Exercise brief: Copy each of the following records character for character, leaving out the pictures.

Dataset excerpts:

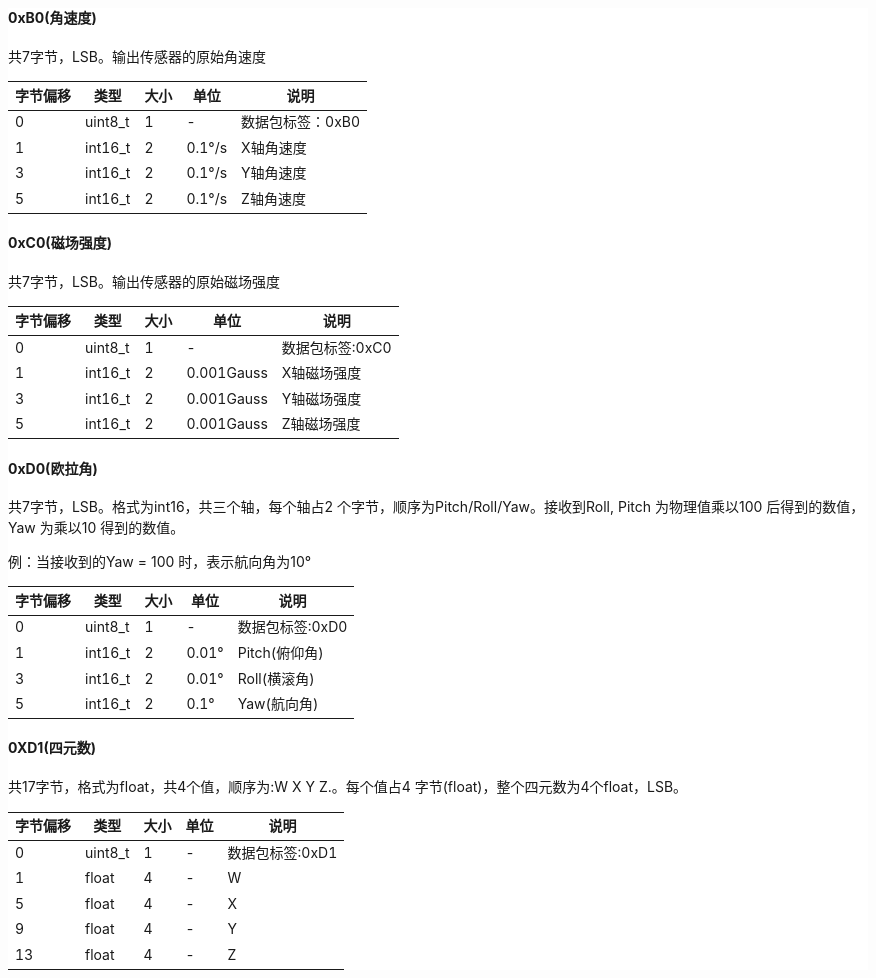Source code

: #### 0xB0(角速度)

共7字节，LSB。输出传感器的原始角速度

| 字节偏移 | 类型    | 大小 | 单位   | 说明             |
| -------- | ------- | ---- | ------ | ---------------- |
| 0        | uint8_t | 1    | -      | 数据包标签：0xB0 |
| 1        | int16_t | 2    | 0.1°/s | X轴角速度        |
| 3        | int16_t | 2    | 0.1°/s | Y轴角速度        |
| 5        | int16_t | 2    | 0.1°/s | Z轴角速度        |

#### 0xC0(磁场强度)

共7字节，LSB。输出传感器的原始磁场强度

| 字节偏移 | 类型    | 大小 | 单位       | 说明            |
| -------- | ------- | ---- | ---------- | --------------- |
| 0        | uint8_t | 1    | -          | 数据包标签:0xC0 |
| 1        | int16_t | 2    | 0.001Gauss | X轴磁场强度     |
| 3        | int16_t | 2    | 0.001Gauss | Y轴磁场强度     |
| 5        | int16_t | 2    | 0.001Gauss | Z轴磁场强度     |

#### 0xD0(欧拉角)

共7字节，LSB。格式为int16，共三个轴，每个轴占2 个字节，顺序为Pitch/Roll/Yaw。接收到Roll, Pitch 为物理值乘以100 后得到的数值，Yaw 为乘以10 得到的数值。

例：当接收到的Yaw = 100 时，表示航向角为10°

| 字节偏移 | 类型    | 大小 | 单位  | 说明            |
| -------- | ------- | ---- | ----- | --------------- |
| 0        | uint8_t | 1    | -     | 数据包标签:0xD0 |
| 1        | int16_t | 2    | 0.01° | Pitch(俯仰角)   |
| 3        | int16_t | 2    | 0.01° | Roll(横滚角)    |
| 5        | int16_t | 2    | 0.1°  | Yaw(航向角)     |

#### 0XD1(四元数)

共17字节，格式为float，共4个值，顺序为:W X Y Z.。每个值占4 字节(float)，整个四元数为4个float，LSB。

| 字节偏移 | 类型    | 大小 | 单位 | 说明            |
| -------- | ------- | ---- | ---- | --------------- |
| 0        | uint8_t | 1    | -    | 数据包标签:0xD1 |
| 1        | float   | 4    | -    | W               |
| 5        | float   | 4    | -    | X               |
| 9        | float   | 4    | -    | Y               |
| 13       | float   | 4    | -    | Z               |
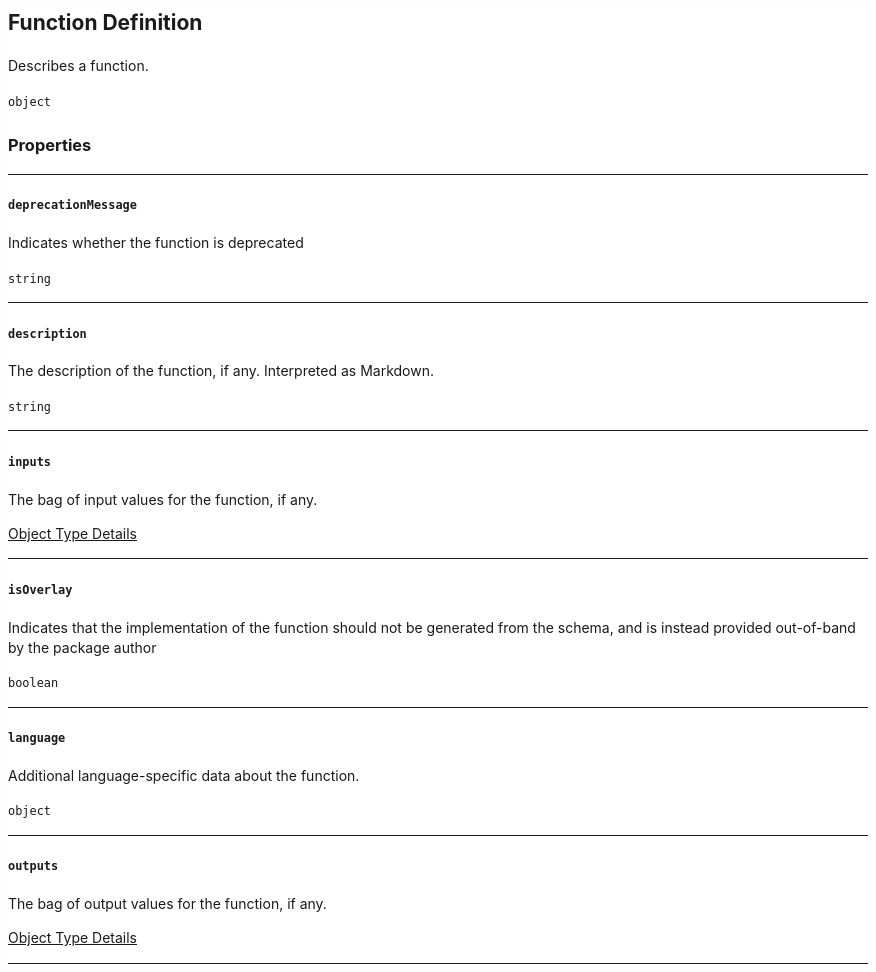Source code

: 
## Function Definition

Describes a function.

`object`

### Properties

---

#### `deprecationMessage`

Indicates whether the function is deprecated

`string`

---

#### `description`

The description of the function, if any. Interpreted as Markdown.

`string`

---

#### `inputs`

The bag of input values for the function, if any.

[Object Type Details](#object-type-details)

---

#### `isOverlay`

Indicates that the implementation of the function should not be generated from the schema, and is instead provided out-of-band by the package author

`boolean`

---

#### `language`

Additional language-specific data about the function.

`object`

---

#### `outputs`

The bag of output values for the function, if any.

[Object Type Details](#object-type-details)

---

Solution below:
Source code

: #### 0xB0(角速度)

共7字节，LSB。输出传感器的原始角速度

| 字节偏移 | 类型    | 大小 | 单位   | 说明             |
| -------- | ------- | ---- | ------ | ---------------- |
| 0        | uint8_t | 1    | -      | 数据包标签：0xB0 |
| 1        | int16_t | 2    | 0.1°/s | X轴角速度        |
| 3        | int16_t | 2    | 0.1°/s | Y轴角速度        |
| 5        | int16_t | 2    | 0.1°/s | Z轴角速度        |

#### 0xC0(磁场强度)

共7字节，LSB。输出传感器的原始磁场强度

| 字节偏移 | 类型    | 大小 | 单位       | 说明            |
| -------- | ------- | ---- | ---------- | --------------- |
| 0        | uint8_t | 1    | -          | 数据包标签:0xC0 |
| 1        | int16_t | 2    | 0.001Gauss | X轴磁场强度     |
| 3        | int16_t | 2    | 0.001Gauss | Y轴磁场强度     |
| 5        | int16_t | 2    | 0.001Gauss | Z轴磁场强度     |

#### 0xD0(欧拉角)

共7字节，LSB。格式为int16，共三个轴，每个轴占2 个字节，顺序为Pitch/Roll/Yaw。接收到Roll, Pitch 为物理值乘以100 后得到的数值，Yaw 为乘以10 得到的数值。

例：当接收到的Yaw = 100 时，表示航向角为10°

| 字节偏移 | 类型    | 大小 | 单位  | 说明            |
| -------- | ------- | ---- | ----- | --------------- |
| 0        | uint8_t | 1    | -     | 数据包标签:0xD0 |
| 1        | int16_t | 2    | 0.01° | Pitch(俯仰角)   |
| 3        | int16_t | 2    | 0.01° | Roll(横滚角)    |
| 5        | int16_t | 2    | 0.1°  | Yaw(航向角)     |

#### 0XD1(四元数)

共17字节，格式为float，共4个值，顺序为:W X Y Z.。每个值占4 字节(float)，整个四元数为4个float，LSB。

| 字节偏移 | 类型    | 大小 | 单位 | 说明            |
| -------- | ------- | ---- | ---- | --------------- |
| 0        | uint8_t | 1    | -    | 数据包标签:0xD1 |
| 1        | float   | 4    | -    | W               |
| 5        | float   | 4    | -    | X               |
| 9        | float   | 4    | -    | Y               |
| 13       | float   | 4    | -    | Z               |
Source code

: 
## Function Definition

Describes a function.

`object`

### Properties

---

#### `deprecationMessage`

Indicates whether the function is deprecated

`string`

---

#### `description`

The description of the function, if any. Interpreted as Markdown.

`string`

---

#### `inputs`

The bag of input values for the function, if any.

[Object Type Details](#object-type-details)

---

#### `isOverlay`

Indicates that the implementation of the function should not be generated from the schema, and is instead provided out-of-band by the package author

`boolean`

---

#### `language`

Additional language-specific data about the function.

`object`

---

#### `outputs`

The bag of output values for the function, if any.

[Object Type Details](#object-type-details)

---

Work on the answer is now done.